Top of Dataset extract

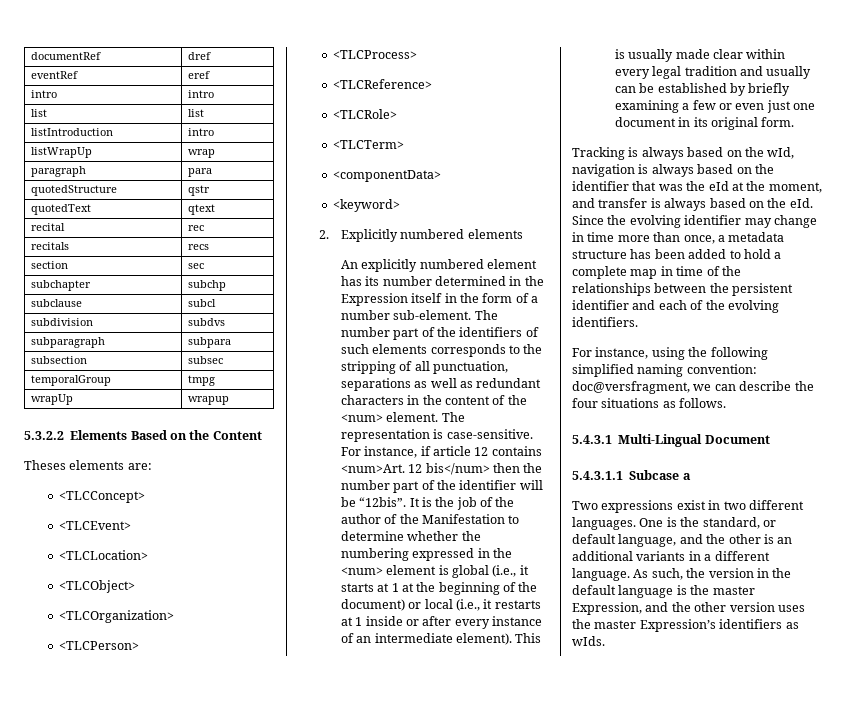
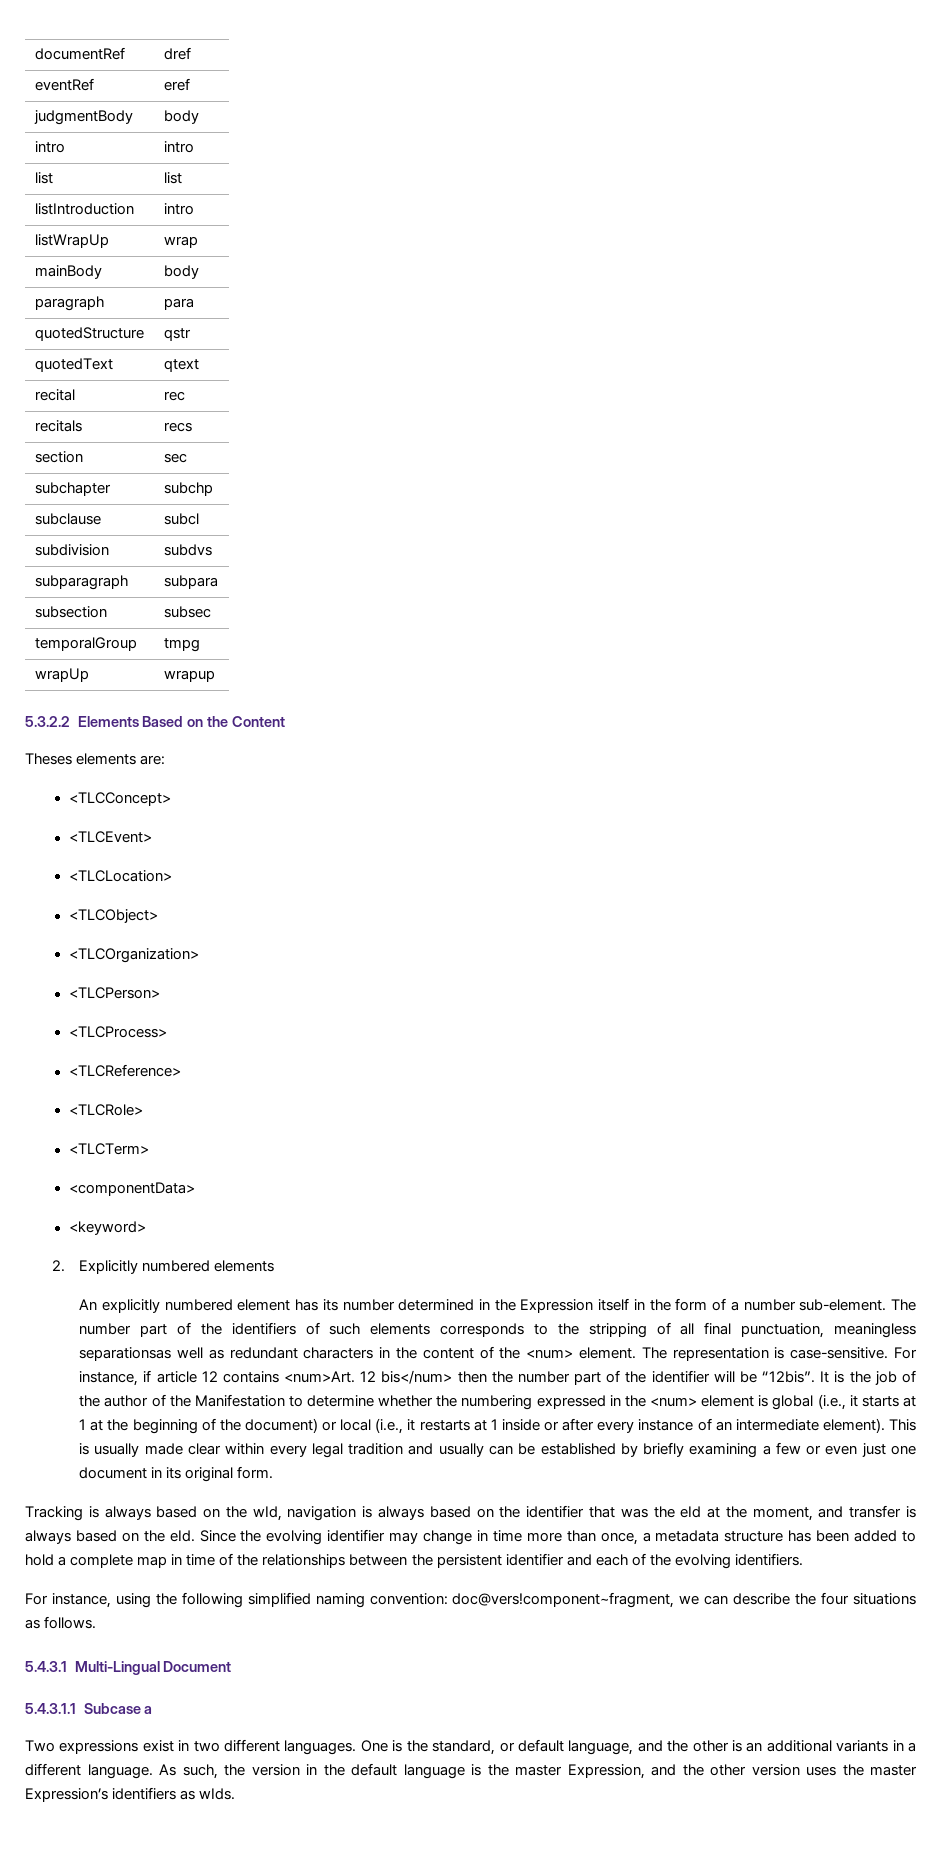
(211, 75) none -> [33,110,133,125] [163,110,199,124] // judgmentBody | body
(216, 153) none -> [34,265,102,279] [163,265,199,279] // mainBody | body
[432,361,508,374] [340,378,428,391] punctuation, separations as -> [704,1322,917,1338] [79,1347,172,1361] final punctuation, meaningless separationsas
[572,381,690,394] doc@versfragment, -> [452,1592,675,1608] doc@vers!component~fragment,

Bottom of Dataset extract
Top of Dataset extract

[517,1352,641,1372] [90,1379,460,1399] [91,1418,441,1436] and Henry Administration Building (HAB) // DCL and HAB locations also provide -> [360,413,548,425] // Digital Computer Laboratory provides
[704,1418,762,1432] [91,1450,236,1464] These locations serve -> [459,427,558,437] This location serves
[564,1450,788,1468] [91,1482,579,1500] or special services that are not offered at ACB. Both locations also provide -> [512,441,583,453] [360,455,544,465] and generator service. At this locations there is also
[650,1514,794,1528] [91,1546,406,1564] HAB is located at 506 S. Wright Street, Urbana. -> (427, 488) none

Bottom of Dataset extract

*Work item*. Beginning at the line with "(211, 75) none" and ending at the line with "[572,381,690,394] doc@versfragment, ->", reproduce each line of the data above exactly, and add no other lines.

*Exercise answer*.
(211, 75) none -> [33,110,133,125] [163,110,199,124] // judgmentBody | body
(216, 153) none -> [34,265,102,279] [163,265,199,279] // mainBody | body
[432,361,508,374] [340,378,428,391] punctuation, separations as -> [704,1322,917,1338] [79,1347,172,1361] final punctuation, meaningless separationsas
[572,381,690,394] doc@versfragment, -> [452,1592,675,1608] doc@vers!component~fragment,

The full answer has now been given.